THE SIT The distant ‘sit’ is the most important command to master early in your whistle training programme. When your dog is in the sit position, you are more likely to have their full attention to any follow up commands. The added benefit of mastering this command is that it stabilises any situation. Assuming that the command ‘sit’ does not occur in the middle of the road, a sitting dog is calm and out of trouble or danger, ready for the next command.

Lets assume that your dog has mastered the close up sit command accompanied by a raised hand signal. Start to replace the verbal command (i.e. continue with the hand signal) with the whistle command. This is one long blow- but not too loud- while you are working close up to your dog. If they don’t respond correctly, then add the verbal ‘sit’ command. With practice, your dog will gradually respond to just the whistle and perhaps the hand signal for reinforcement.

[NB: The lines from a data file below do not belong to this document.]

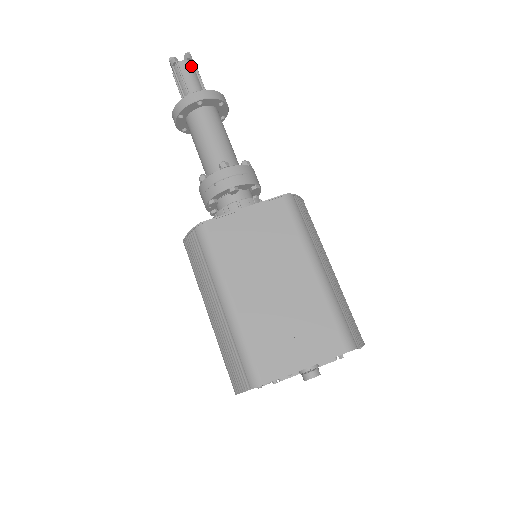
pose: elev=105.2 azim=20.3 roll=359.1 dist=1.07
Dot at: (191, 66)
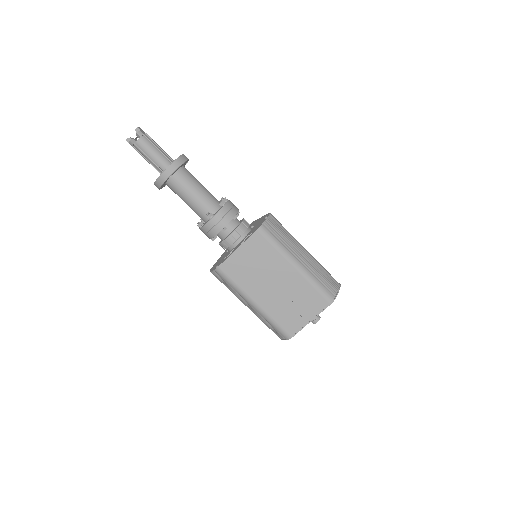
Dot at: (146, 141)
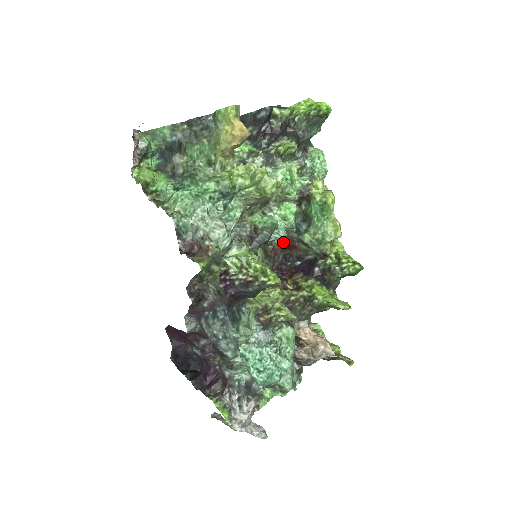
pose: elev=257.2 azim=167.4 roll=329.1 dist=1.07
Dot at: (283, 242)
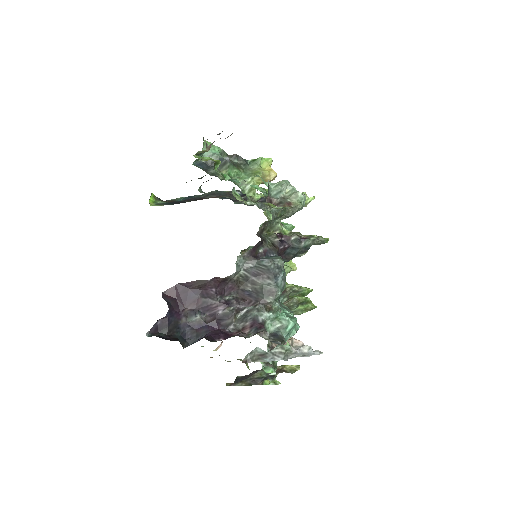
Dot at: occluded
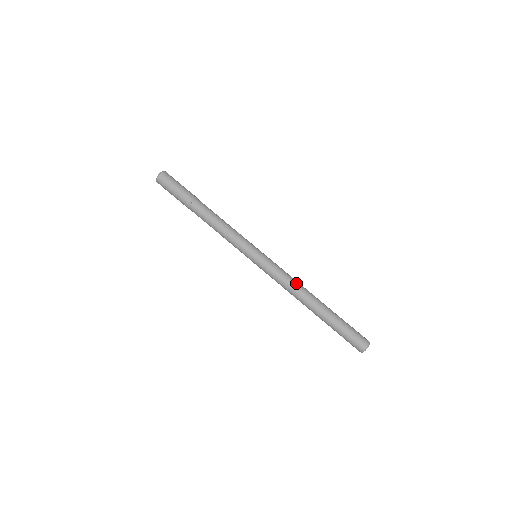
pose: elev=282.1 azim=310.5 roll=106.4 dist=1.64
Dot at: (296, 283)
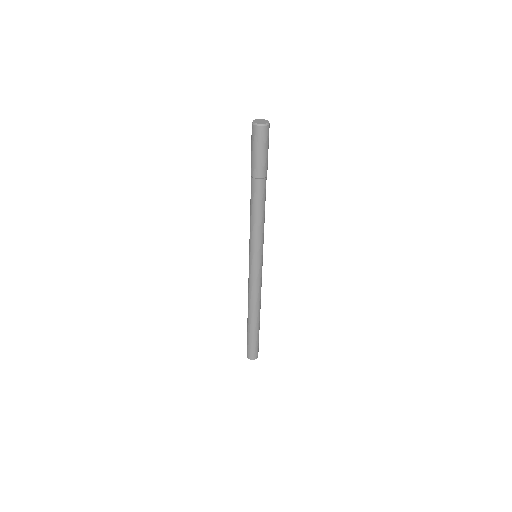
Dot at: occluded
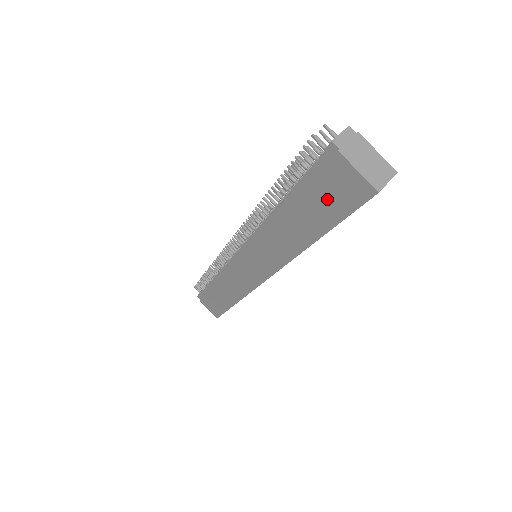
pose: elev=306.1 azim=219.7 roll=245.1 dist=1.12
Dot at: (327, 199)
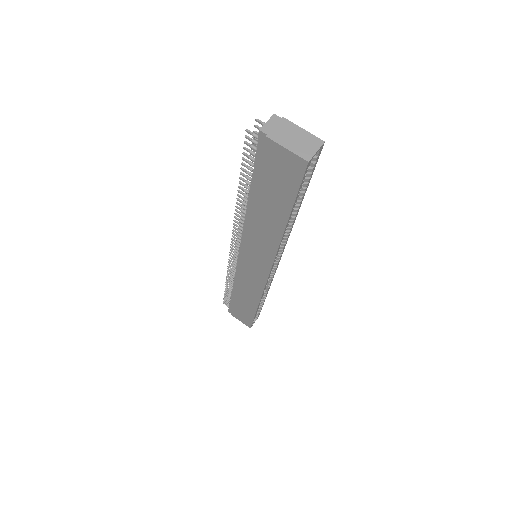
Dot at: (277, 182)
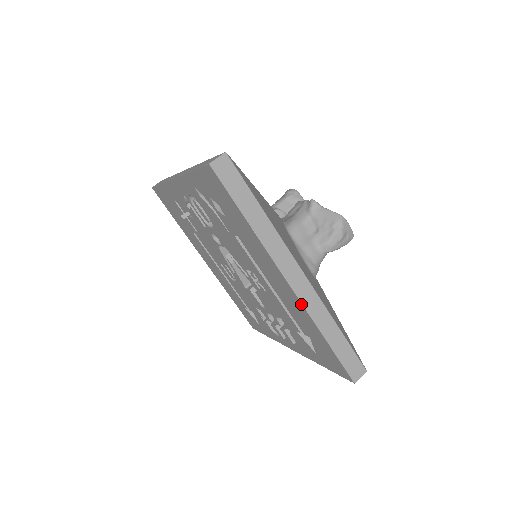
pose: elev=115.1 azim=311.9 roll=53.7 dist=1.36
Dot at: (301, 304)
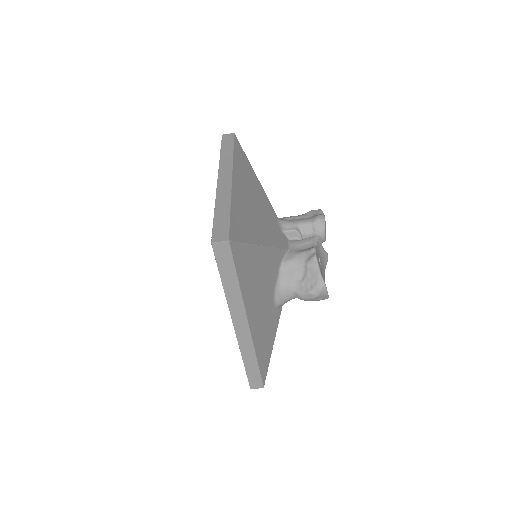
Dot at: (237, 339)
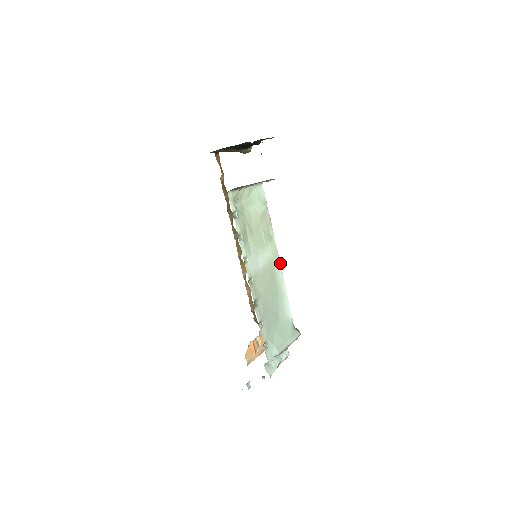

Don’t attempt to dive into long distance ‘sits’ at this stage- you will need to build this up slowly. Start by practicing the sit position at just a couple of steps back. When they do this successfully, go back to the dog and praise them warmly. Don’t be tempted to call your dog towards you as they will understand the returning to you as successful completion of the exercise. If, as you increase the distance, your dog attempts to move (or crawl) towards you, repeat the command again. It will take a large number of training sessions to build up the distance, remember – small steps at a time. When your dog is able to sit at considerable distances (say 50m), you can then start to practice moving out of your dog’s sight for a short period. Then start to build up the amount of time you are out of sight.

COMING WHEN CALLED You must have the ability to recall your dog, no matter what the situation or other temptations. The best way to achieve this is by ensuring that returning to you is a rewarding and highly pleasurable experience available to them. To do this it is essential that you never punish your dog for returning to you regardless of what they were doing before (or how angry it made you!).

Recalling a young puppy is often quite easy as they often lack the confidence to wander far away. It is important to take advantage of this period in building the recall command and associating it with very positive experiences. To get your dog’s attention and make it return to you, be prepared to step out of your comfort zone in terms of your own behaviour. Use high pitched voices, clap your hands, jump up and down. Make yourself seem as interesting as possible to your dog. If you are really desperate, use a treat or run in the opposite direction to your dog. Their natural chase instinct nearly always gets their attention and brings them running. When they get to you, heap on the praise, hug them, play a short game or a tummy rub. Anything that makes them think returning to you is just the real business.

Start to introduce the whistle when recalling. To start with, you could just whistle yourself unaided and gradually move onto the dog whistle as your distances increase. Assuming your dog is able to sit on command, practice walking away from them a short distance, then using the pip-pip to recall. Sometimes return to your dog instead of doing the recall. This will stop your dog anticipating the command or always assume a sit/stay is followed by a recall.

If at any time your dog seems confused, keep calm and don’t start shouting (this will only make things worse). Go back to commands that your dog has mastered and start to build up slowly again. Training is always two steps forwards and one back. Be prepared for this and to take it in your stride (excuse the pun!). Remember praise = success – ignore = fail.

Other than gun and herding dog handlers, most people are happy to achieve successful distance sits and distance recalls with their dog whistle. You can, however, move onto more advance commands involving directing your dog to particular locations to retrieve objects and much more. Further details about this can be found in the many books available on the subject.. If you want to get more involved with gun dogs and gun dog training, look up the British Association for Shooting and Gundogs.